> [RECORDS FOR THE TASK]:
|---|

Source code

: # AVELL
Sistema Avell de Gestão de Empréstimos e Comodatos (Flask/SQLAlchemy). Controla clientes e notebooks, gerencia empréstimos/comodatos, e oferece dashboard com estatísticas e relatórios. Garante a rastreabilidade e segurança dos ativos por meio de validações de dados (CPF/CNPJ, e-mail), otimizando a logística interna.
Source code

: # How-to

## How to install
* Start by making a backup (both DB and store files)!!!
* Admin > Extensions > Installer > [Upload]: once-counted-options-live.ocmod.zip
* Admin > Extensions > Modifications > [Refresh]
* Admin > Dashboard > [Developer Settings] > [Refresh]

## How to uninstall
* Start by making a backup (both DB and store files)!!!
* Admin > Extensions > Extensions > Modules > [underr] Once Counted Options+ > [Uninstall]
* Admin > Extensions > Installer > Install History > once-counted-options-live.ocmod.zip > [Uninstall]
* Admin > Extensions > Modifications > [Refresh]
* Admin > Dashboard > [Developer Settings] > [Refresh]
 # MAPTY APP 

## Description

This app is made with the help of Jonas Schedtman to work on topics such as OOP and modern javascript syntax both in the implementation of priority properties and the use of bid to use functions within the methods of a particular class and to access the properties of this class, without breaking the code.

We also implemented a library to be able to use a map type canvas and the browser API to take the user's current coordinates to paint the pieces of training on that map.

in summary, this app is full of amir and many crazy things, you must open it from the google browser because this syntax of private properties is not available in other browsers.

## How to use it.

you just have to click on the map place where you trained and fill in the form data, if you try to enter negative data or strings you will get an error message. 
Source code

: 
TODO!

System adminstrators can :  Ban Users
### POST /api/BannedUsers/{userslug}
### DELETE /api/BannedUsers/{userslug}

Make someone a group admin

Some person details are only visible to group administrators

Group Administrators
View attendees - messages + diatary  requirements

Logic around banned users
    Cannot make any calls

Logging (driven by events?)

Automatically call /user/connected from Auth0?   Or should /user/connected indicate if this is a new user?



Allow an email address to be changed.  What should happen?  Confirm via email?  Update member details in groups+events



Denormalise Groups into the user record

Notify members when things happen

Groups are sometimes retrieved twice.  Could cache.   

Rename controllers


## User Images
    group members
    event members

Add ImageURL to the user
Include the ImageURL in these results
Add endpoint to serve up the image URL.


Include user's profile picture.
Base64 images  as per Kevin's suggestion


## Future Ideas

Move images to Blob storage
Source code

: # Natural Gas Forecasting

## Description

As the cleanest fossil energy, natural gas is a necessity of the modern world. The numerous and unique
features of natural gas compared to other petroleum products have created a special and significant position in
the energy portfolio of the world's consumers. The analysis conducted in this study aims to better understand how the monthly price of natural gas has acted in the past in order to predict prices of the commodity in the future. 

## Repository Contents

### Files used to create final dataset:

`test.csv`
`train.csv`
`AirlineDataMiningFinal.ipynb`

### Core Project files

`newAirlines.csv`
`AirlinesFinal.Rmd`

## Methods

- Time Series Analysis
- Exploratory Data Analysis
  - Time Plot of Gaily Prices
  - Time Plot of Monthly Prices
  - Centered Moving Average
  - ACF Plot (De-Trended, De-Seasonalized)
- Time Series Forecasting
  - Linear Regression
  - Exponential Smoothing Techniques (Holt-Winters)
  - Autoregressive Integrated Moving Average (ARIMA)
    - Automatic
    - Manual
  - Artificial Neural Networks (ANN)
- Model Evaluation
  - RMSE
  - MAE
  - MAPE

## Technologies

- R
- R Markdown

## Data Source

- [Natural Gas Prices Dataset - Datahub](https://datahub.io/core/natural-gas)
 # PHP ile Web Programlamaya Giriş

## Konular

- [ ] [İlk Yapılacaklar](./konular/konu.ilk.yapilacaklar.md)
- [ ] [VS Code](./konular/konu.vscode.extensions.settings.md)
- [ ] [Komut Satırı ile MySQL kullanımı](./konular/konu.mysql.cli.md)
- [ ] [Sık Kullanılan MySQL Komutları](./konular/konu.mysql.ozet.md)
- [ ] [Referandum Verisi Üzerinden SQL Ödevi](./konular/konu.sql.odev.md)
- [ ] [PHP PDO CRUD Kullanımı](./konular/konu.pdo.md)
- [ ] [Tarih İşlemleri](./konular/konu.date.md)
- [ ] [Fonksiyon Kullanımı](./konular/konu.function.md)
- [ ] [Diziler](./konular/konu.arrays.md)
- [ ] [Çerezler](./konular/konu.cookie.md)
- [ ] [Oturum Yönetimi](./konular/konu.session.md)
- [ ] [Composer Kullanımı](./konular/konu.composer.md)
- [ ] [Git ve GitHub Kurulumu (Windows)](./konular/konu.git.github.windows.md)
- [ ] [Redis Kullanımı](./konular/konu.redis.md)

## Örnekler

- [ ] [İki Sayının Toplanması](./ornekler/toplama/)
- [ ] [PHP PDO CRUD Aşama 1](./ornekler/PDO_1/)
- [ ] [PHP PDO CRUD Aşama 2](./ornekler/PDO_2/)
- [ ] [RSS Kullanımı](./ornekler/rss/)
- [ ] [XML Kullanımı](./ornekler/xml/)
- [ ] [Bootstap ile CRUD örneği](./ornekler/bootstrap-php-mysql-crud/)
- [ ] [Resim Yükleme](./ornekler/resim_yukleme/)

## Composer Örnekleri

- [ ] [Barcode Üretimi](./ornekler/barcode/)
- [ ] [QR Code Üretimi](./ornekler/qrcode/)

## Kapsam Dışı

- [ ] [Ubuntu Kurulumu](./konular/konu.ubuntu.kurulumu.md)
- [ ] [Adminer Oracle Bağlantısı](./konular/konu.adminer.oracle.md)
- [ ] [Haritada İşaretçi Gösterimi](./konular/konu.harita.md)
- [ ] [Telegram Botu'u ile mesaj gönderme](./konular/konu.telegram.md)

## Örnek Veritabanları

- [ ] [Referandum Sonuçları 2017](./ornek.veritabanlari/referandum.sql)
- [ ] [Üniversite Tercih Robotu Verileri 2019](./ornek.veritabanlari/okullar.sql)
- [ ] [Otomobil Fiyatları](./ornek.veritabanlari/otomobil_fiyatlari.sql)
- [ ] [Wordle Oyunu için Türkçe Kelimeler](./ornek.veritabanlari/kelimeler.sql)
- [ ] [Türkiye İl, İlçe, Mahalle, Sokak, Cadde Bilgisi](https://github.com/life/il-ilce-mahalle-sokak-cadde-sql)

|---|

> [BRIEF]:
Nothing but the lines from the first line of the listing above through the line holding "We also implemented" should be reproduced, and each must match exactly.

> [FINISHED EXERCISE]:
Source code

: # AVELL
Sistema Avell de Gestão de Empréstimos e Comodatos (Flask/SQLAlchemy). Controla clientes e notebooks, gerencia empréstimos/comodatos, e oferece dashboard com estatísticas e relatórios. Garante a rastreabilidade e segurança dos ativos por meio de validações de dados (CPF/CNPJ, e-mail), otimizando a logística interna.
Source code

: # How-to

## How to install
* Start by making a backup (both DB and store files)!!!
* Admin > Extensions > Installer > [Upload]: once-counted-options-live.ocmod.zip
* Admin > Extensions > Modifications > [Refresh]
* Admin > Dashboard > [Developer Settings] > [Refresh]

## How to uninstall
* Start by making a backup (both DB and store files)!!!
* Admin > Extensions > Extensions > Modules > [underr] Once Counted Options+ > [Uninstall]
* Admin > Extensions > Installer > Install History > once-counted-options-live.ocmod.zip > [Uninstall]
* Admin > Extensions > Modifications > [Refresh]
* Admin > Dashboard > [Developer Settings] > [Refresh]
 # MAPTY APP 

## Description

This app is made with the help of Jonas Schedtman to work on topics such as OOP and modern javascript syntax both in the implementation of priority properties and the use of bid to use functions within the methods of a particular class and to access the properties of this class, without breaking the code.

We also implemented a library to be able to use a map type canvas and the browser API to take the user's current coordinates to paint the pieces of training on that map.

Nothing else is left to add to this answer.